Source material
↓↓↓
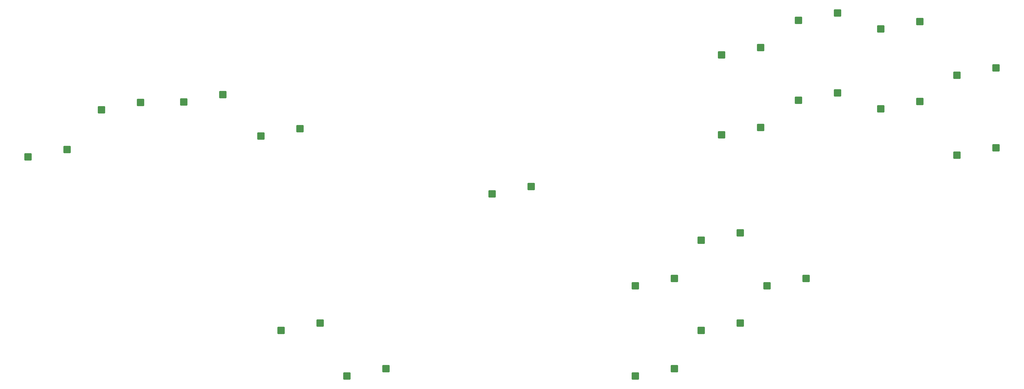
<source format=gbp>
G04 #@! TF.GenerationSoftware,KiCad,Pcbnew,(6.0.7)*
G04 #@! TF.CreationDate,2023-01-25T00:46:19-06:00*
G04 #@! TF.ProjectId,OpenRectangle,4f70656e-5265-4637-9461-6e676c652e6b,rev?*
G04 #@! TF.SameCoordinates,Original*
G04 #@! TF.FileFunction,Paste,Bot*
G04 #@! TF.FilePolarity,Positive*
%FSLAX46Y46*%
G04 Gerber Fmt 4.6, Leading zero omitted, Abs format (unit mm)*
G04 Created by KiCad (PCBNEW (6.0.7)) date 2023-01-25 00:46:19*
%MOMM*%
%LPD*%
G01*
G04 APERTURE LIST*
G04 Aperture macros list*
%AMRoundRect*
0 Rectangle with rounded corners*
0 $1 Rounding radius*
0 $2 $3 $4 $5 $6 $7 $8 $9 X,Y pos of 4 corners*
0 Add a 4 corners polygon primitive as box body*
4,1,4,$2,$3,$4,$5,$6,$7,$8,$9,$2,$3,0*
0 Add four circle primitives for the rounded corners*
1,1,$1+$1,$2,$3*
1,1,$1+$1,$4,$5*
1,1,$1+$1,$6,$7*
1,1,$1+$1,$8,$9*
0 Add four rect primitives between the rounded corners*
20,1,$1+$1,$2,$3,$4,$5,0*
20,1,$1+$1,$4,$5,$6,$7,0*
20,1,$1+$1,$6,$7,$8,$9,0*
20,1,$1+$1,$8,$9,$2,$3,0*%
G04 Aperture macros list end*
%ADD10RoundRect,0.250000X1.025000X1.000000X-1.025000X1.000000X-1.025000X-1.000000X1.025000X-1.000000X0*%
G04 APERTURE END LIST*
D10*
G04 #@! TO.C,SW13*
X296792000Y-31809000D03*
X310242000Y-29269000D03*
G04 #@! TD*
G04 #@! TO.C,SW35*
X240588500Y-154727866D03*
X254038500Y-152187866D03*
G04 #@! TD*
G04 #@! TO.C,SW19*
X270274000Y-71414000D03*
X283724000Y-68874000D03*
G04 #@! TD*
G04 #@! TO.C,SW26*
X351370000Y-78430000D03*
X364820000Y-75890000D03*
G04 #@! TD*
G04 #@! TO.C,SW28*
X118440499Y-138931001D03*
X131890499Y-136391001D03*
G04 #@! TD*
G04 #@! TO.C,SW32*
X240588500Y-123542866D03*
X254038500Y-121002866D03*
G04 #@! TD*
G04 #@! TO.C,SW22*
X296792000Y-59419000D03*
X310242000Y-56879000D03*
G04 #@! TD*
G04 #@! TO.C,SW34*
X263275500Y-107772866D03*
X276725500Y-105232866D03*
G04 #@! TD*
G04 #@! TO.C,SW16*
X325147000Y-34784000D03*
X338597000Y-32244000D03*
G04 #@! TD*
G04 #@! TO.C,SW38*
X263275500Y-138957866D03*
X276725500Y-136417866D03*
G04 #@! TD*
G04 #@! TO.C,SW3*
X31282000Y-79036000D03*
X44732000Y-76496000D03*
G04 #@! TD*
G04 #@! TO.C,SW5*
X56562000Y-62733000D03*
X70012000Y-60193000D03*
G04 #@! TD*
G04 #@! TO.C,SW29*
X141128499Y-154700001D03*
X154578499Y-152160001D03*
G04 #@! TD*
G04 #@! TO.C,SW7*
X84918000Y-60007000D03*
X98368000Y-57467000D03*
G04 #@! TD*
G04 #@! TO.C,SW11*
X270274000Y-43805000D03*
X283724000Y-41265000D03*
G04 #@! TD*
G04 #@! TO.C,SW17*
X351370000Y-50820000D03*
X364820000Y-48280000D03*
G04 #@! TD*
G04 #@! TO.C,SW39*
X285932500Y-123542866D03*
X299382500Y-121002866D03*
G04 #@! TD*
G04 #@! TO.C,SW23*
X325147000Y-62394000D03*
X338597000Y-59854000D03*
G04 #@! TD*
G04 #@! TO.C,SW10*
X111490000Y-71770000D03*
X124940000Y-69230000D03*
G04 #@! TD*
G04 #@! TO.C,SW1*
X191218500Y-91786866D03*
X204668500Y-89246866D03*
G04 #@! TD*
M02*

</source>
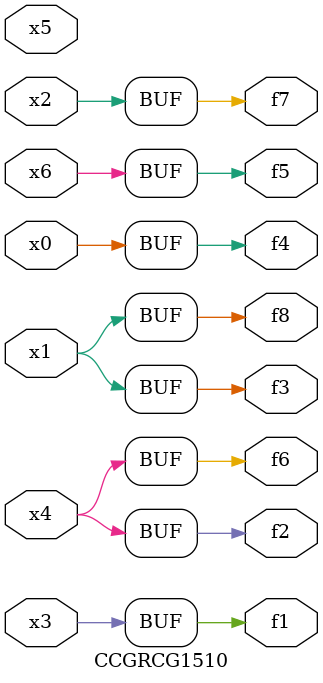
<source format=v>
module CCGRCG1510(
	input x0, x1, x2, x3, x4, x5, x6,
	output f1, f2, f3, f4, f5, f6, f7, f8
);
	assign f1 = x3;
	assign f2 = x4;
	assign f3 = x1;
	assign f4 = x0;
	assign f5 = x6;
	assign f6 = x4;
	assign f7 = x2;
	assign f8 = x1;
endmodule

</source>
↑↑↑
Required work
The records above must be repeated in full and exactly, but without any of the pictures.

Exercise output
<source format=gbp>
G04 #@! TF.GenerationSoftware,KiCad,Pcbnew,(6.0.7)*
G04 #@! TF.CreationDate,2023-01-25T00:46:19-06:00*
G04 #@! TF.ProjectId,OpenRectangle,4f70656e-5265-4637-9461-6e676c652e6b,rev?*
G04 #@! TF.SameCoordinates,Original*
G04 #@! TF.FileFunction,Paste,Bot*
G04 #@! TF.FilePolarity,Positive*
%FSLAX46Y46*%
G04 Gerber Fmt 4.6, Leading zero omitted, Abs format (unit mm)*
G04 Created by KiCad (PCBNEW (6.0.7)) date 2023-01-25 00:46:19*
%MOMM*%
%LPD*%
G01*
G04 APERTURE LIST*
G04 Aperture macros list*
%AMRoundRect*
0 Rectangle with rounded corners*
0 $1 Rounding radius*
0 $2 $3 $4 $5 $6 $7 $8 $9 X,Y pos of 4 corners*
0 Add a 4 corners polygon primitive as box body*
4,1,4,$2,$3,$4,$5,$6,$7,$8,$9,$2,$3,0*
0 Add four circle primitives for the rounded corners*
1,1,$1+$1,$2,$3*
1,1,$1+$1,$4,$5*
1,1,$1+$1,$6,$7*
1,1,$1+$1,$8,$9*
0 Add four rect primitives between the rounded corners*
20,1,$1+$1,$2,$3,$4,$5,0*
20,1,$1+$1,$4,$5,$6,$7,0*
20,1,$1+$1,$6,$7,$8,$9,0*
20,1,$1+$1,$8,$9,$2,$3,0*%
G04 Aperture macros list end*
%ADD10RoundRect,0.250000X1.025000X1.000000X-1.025000X1.000000X-1.025000X-1.000000X1.025000X-1.000000X0*%
G04 APERTURE END LIST*
D10*
G04 #@! TO.C,SW13*
X296792000Y-31809000D03*
X310242000Y-29269000D03*
G04 #@! TD*
G04 #@! TO.C,SW35*
X240588500Y-154727866D03*
X254038500Y-152187866D03*
G04 #@! TD*
G04 #@! TO.C,SW19*
X270274000Y-71414000D03*
X283724000Y-68874000D03*
G04 #@! TD*
G04 #@! TO.C,SW26*
X351370000Y-78430000D03*
X364820000Y-75890000D03*
G04 #@! TD*
G04 #@! TO.C,SW28*
X118440499Y-138931001D03*
X131890499Y-136391001D03*
G04 #@! TD*
G04 #@! TO.C,SW32*
X240588500Y-123542866D03*
X254038500Y-121002866D03*
G04 #@! TD*
G04 #@! TO.C,SW22*
X296792000Y-59419000D03*
X310242000Y-56879000D03*
G04 #@! TD*
G04 #@! TO.C,SW34*
X263275500Y-107772866D03*
X276725500Y-105232866D03*
G04 #@! TD*
G04 #@! TO.C,SW16*
X325147000Y-34784000D03*
X338597000Y-32244000D03*
G04 #@! TD*
G04 #@! TO.C,SW38*
X263275500Y-138957866D03*
X276725500Y-136417866D03*
G04 #@! TD*
G04 #@! TO.C,SW3*
X31282000Y-79036000D03*
X44732000Y-76496000D03*
G04 #@! TD*
G04 #@! TO.C,SW5*
X56562000Y-62733000D03*
X70012000Y-60193000D03*
G04 #@! TD*
G04 #@! TO.C,SW29*
X141128499Y-154700001D03*
X154578499Y-152160001D03*
G04 #@! TD*
G04 #@! TO.C,SW7*
X84918000Y-60007000D03*
X98368000Y-57467000D03*
G04 #@! TD*
G04 #@! TO.C,SW11*
X270274000Y-43805000D03*
X283724000Y-41265000D03*
G04 #@! TD*
G04 #@! TO.C,SW17*
X351370000Y-50820000D03*
X364820000Y-48280000D03*
G04 #@! TD*
G04 #@! TO.C,SW39*
X285932500Y-123542866D03*
X299382500Y-121002866D03*
G04 #@! TD*
G04 #@! TO.C,SW23*
X325147000Y-62394000D03*
X338597000Y-59854000D03*
G04 #@! TD*
G04 #@! TO.C,SW10*
X111490000Y-71770000D03*
X124940000Y-69230000D03*
G04 #@! TD*
G04 #@! TO.C,SW1*
X191218500Y-91786866D03*
X204668500Y-89246866D03*
G04 #@! TD*
M02*

</source>
<source format=v>
module CCGRCG1510(
	input x0, x1, x2, x3, x4, x5, x6,
	output f1, f2, f3, f4, f5, f6, f7, f8
);
	assign f1 = x3;
	assign f2 = x4;
	assign f3 = x1;
	assign f4 = x0;
	assign f5 = x6;
	assign f6 = x4;
	assign f7 = x2;
	assign f8 = x1;
endmodule

</source>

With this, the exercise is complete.